Southerns Reaktion, einige Sozialleistungen zu streichen, führte zu einer sinkenden Moral der Mitarbeiter. Diese beklagen sich, dass diese Massnahme zusammen mit dem steigenden Stress am Arbeitsplatz zu mehr Krankheitsfällen führt, was den aktuellen Personalmangel noch verschlimmert. Die Anschuldigung von Southern und der Regierung, dass die vermehrten Krankheitsabwesenheiten eine Art inoffizielle Streikaktion seien, hat den gegenseitigen Groll nur noch verstärkt. Im April kam heraus, dass die Zugführer sich in einem Monat insgesamt mehr als 1000 Mal krank meldeten, was zu einem Durchschnitt von 83 Zugsausfällen pro Tag führte.

Denken Sie daran, wenn Ihr Zug 3 Minuten Verspätung hat

Die Eisenbahnministerin Claire Perry gab im Juli ihren Rücktritt bekannt, nachdem sich abzeichnete, dass ein Notfallfahrplan, der von Southern veranlasst wurde, die Verspätungen nicht verhindern konnte und das Internet überflutet war mit den leidvollen Berichten von Southern-Passagieren, die deshalb Flüge verpassen, ihre Arbeit verloren und nervenaufreibende Bahnfahrten hinter sich hatten.

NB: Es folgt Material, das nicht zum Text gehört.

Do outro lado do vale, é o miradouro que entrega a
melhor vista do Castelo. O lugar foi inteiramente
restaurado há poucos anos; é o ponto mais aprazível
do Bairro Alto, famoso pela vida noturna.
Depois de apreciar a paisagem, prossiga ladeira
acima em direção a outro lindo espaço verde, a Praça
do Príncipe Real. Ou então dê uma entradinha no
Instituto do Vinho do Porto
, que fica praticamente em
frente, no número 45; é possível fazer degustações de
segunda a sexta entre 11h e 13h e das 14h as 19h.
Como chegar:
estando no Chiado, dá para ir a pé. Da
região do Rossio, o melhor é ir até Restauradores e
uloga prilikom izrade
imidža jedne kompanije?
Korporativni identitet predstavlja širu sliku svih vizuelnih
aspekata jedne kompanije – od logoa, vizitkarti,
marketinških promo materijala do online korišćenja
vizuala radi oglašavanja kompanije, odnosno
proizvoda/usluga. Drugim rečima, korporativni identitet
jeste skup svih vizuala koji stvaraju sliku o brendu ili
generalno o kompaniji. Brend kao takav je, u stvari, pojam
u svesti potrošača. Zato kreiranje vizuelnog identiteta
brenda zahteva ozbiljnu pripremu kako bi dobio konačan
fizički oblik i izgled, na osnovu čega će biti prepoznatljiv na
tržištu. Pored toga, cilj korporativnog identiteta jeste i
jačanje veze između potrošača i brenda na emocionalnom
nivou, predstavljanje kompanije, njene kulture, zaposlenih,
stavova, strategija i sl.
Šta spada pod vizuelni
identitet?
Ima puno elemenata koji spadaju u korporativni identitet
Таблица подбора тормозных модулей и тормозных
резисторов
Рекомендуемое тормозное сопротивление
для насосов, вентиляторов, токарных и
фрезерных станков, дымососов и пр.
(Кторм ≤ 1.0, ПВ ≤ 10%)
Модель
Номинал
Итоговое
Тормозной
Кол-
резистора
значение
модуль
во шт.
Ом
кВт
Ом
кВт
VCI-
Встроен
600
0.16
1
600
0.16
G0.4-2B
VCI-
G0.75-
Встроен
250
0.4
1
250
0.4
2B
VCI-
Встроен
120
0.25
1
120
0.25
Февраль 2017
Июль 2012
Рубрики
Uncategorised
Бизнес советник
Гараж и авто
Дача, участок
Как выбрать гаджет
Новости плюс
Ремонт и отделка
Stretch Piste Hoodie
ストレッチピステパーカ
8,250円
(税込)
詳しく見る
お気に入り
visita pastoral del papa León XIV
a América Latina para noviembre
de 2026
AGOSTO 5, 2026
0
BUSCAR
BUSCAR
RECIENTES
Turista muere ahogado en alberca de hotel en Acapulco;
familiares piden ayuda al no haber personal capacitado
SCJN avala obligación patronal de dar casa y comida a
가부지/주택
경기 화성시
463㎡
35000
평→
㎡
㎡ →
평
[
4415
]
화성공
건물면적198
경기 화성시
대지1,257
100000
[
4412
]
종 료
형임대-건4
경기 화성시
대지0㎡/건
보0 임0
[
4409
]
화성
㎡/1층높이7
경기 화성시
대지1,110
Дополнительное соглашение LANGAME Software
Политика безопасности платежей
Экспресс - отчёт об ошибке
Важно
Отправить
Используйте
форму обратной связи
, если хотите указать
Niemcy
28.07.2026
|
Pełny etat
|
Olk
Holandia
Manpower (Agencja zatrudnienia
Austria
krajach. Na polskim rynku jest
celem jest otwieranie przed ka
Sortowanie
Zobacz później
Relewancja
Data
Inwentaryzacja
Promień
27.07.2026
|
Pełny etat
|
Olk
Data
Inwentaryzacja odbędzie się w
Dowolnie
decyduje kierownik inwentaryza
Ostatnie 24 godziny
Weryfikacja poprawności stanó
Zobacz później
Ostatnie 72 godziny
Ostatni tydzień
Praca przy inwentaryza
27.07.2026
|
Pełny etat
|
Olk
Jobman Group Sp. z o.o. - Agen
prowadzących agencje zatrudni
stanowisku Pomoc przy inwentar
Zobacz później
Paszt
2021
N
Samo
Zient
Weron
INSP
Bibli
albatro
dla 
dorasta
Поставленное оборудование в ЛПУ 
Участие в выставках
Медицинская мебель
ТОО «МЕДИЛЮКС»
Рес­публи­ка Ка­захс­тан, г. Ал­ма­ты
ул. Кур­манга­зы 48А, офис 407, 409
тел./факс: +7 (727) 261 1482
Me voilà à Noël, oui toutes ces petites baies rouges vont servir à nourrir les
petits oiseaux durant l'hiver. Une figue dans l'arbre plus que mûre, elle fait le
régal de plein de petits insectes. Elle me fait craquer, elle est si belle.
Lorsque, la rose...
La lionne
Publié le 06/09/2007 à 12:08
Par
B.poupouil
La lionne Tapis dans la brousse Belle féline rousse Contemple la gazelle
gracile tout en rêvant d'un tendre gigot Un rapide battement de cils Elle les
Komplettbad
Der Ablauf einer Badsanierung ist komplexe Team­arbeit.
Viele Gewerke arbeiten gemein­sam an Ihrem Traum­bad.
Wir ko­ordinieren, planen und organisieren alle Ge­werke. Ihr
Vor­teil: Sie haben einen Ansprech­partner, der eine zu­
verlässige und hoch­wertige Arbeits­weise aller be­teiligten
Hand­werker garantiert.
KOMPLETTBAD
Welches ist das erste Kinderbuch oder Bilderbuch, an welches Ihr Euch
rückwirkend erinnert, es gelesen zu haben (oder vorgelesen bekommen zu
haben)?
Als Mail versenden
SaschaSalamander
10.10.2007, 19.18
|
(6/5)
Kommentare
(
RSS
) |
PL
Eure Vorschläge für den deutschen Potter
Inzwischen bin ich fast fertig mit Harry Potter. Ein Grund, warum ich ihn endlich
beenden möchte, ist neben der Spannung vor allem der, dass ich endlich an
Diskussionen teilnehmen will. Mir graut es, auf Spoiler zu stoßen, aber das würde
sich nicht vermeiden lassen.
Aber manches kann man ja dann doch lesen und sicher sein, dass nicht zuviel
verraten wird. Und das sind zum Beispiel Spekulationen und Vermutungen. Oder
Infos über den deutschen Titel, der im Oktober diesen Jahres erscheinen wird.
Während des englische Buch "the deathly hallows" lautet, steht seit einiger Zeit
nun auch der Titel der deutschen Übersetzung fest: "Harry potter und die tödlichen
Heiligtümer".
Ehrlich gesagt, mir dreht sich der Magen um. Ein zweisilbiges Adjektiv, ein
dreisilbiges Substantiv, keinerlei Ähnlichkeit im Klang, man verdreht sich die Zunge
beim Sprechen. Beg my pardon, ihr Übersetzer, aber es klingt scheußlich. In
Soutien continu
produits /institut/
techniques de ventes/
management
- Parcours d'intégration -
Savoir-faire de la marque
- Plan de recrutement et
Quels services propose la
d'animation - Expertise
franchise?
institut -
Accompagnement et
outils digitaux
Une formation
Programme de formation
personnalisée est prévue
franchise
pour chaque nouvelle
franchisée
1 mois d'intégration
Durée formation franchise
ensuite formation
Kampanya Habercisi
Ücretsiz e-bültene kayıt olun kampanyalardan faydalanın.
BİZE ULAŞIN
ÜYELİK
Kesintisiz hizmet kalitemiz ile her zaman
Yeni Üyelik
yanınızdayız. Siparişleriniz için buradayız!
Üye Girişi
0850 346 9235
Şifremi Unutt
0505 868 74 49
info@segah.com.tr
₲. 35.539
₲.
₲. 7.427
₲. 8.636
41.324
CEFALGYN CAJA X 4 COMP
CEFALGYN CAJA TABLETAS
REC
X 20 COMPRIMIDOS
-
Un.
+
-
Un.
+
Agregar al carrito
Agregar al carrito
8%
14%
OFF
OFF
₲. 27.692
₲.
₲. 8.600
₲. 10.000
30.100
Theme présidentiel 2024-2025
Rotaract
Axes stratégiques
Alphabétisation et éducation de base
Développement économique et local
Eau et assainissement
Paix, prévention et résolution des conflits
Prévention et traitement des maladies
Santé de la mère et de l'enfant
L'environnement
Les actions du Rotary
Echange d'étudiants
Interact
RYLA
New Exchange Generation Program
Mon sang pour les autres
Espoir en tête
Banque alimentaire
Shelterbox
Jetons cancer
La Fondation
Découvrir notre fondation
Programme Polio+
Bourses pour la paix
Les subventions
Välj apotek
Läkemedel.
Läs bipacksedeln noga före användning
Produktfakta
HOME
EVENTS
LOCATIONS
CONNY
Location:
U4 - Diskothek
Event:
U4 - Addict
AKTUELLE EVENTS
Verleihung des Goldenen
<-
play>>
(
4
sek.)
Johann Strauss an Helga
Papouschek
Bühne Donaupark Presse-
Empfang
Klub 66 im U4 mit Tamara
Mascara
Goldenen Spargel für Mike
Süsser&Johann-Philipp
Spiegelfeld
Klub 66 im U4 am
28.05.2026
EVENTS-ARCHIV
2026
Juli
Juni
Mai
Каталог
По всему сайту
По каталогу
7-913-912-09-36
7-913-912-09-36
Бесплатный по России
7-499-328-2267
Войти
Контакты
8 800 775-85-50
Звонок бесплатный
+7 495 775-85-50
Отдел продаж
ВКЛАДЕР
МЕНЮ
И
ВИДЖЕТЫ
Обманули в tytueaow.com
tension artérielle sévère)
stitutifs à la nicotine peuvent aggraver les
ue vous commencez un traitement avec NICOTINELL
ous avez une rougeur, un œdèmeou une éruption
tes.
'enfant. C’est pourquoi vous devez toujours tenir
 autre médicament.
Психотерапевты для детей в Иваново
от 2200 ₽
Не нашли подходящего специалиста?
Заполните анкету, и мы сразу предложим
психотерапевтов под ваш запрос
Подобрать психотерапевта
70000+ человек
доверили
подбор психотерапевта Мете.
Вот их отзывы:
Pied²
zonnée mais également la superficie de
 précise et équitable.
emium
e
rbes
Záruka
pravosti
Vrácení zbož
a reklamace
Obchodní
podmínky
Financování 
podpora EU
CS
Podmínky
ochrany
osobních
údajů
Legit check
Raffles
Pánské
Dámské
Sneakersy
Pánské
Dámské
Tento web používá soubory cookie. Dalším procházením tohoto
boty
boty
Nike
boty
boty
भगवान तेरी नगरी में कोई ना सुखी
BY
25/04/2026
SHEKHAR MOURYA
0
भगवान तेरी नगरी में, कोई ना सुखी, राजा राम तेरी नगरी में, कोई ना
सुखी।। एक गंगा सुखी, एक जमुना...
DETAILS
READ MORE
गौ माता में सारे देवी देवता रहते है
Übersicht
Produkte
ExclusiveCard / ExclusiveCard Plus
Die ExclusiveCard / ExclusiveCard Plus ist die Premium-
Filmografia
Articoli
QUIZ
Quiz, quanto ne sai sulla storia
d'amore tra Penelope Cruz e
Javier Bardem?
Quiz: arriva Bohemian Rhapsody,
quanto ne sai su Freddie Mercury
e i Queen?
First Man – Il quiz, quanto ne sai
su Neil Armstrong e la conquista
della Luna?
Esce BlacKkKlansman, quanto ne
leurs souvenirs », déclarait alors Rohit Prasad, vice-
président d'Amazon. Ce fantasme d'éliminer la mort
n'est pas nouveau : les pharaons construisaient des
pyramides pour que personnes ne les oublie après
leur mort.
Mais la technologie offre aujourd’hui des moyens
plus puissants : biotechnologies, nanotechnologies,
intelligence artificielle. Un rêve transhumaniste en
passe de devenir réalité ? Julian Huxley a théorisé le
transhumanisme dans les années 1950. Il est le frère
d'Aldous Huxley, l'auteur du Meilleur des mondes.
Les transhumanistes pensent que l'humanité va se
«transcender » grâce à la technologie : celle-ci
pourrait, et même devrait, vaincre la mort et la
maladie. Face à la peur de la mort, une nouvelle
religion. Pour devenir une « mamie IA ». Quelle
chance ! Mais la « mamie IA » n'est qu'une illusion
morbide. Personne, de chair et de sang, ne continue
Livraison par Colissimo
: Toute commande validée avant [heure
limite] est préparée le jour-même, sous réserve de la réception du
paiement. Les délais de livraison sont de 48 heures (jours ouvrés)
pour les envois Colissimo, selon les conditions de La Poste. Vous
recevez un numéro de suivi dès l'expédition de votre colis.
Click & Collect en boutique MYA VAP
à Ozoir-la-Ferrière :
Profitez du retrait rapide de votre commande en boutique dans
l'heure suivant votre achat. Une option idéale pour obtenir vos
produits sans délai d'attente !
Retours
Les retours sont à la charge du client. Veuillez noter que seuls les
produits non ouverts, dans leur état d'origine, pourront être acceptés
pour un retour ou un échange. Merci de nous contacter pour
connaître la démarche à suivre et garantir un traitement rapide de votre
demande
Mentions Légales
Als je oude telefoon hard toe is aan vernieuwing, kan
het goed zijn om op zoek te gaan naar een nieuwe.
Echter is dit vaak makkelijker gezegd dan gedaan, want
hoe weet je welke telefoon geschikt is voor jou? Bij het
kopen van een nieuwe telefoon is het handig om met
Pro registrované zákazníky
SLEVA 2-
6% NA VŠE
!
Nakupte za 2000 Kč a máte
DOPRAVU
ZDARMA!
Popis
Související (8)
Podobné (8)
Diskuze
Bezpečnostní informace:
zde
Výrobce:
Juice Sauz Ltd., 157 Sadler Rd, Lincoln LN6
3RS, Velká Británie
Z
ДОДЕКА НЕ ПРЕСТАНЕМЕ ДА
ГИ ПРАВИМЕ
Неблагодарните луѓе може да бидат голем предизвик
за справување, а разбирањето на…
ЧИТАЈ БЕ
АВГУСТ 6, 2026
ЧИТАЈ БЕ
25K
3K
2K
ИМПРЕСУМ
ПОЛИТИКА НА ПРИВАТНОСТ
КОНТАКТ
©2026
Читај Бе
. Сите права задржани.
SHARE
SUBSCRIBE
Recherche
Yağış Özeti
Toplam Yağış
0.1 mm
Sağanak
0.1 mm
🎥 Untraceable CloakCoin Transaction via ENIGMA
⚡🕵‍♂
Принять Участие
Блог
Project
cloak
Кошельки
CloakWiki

Es dürfte im Internet zweifellos noch mehr Klagen geben. Denn die Pendler im Südosten von England werden einen fünftägigen Streik erdulden müssen, während dem gewisse Züge gar nicht fahren und andere schwerwiegende Verspätungen haben werden. Die Streitigkeiten könnten sich noch verschlimmern, denn zwei weitere Gewerkschaften, Aslef und die Transport Salaried Staffs‘ Association, haben gedroht, Zugführer und Bahnhofangestellte über ihre eigenen Streiks geheim abstimmen zu lassen.

Das nächste Mal also, wenn Ihr Tram in Zürich oder Ihr Zug nach Basel drei Minuten Verspätung hat, denken Sie an das Vereinigte Königreich: Dort wird ein besorgniserregend grosser Teil der Züge nämlich gar nicht ankommen.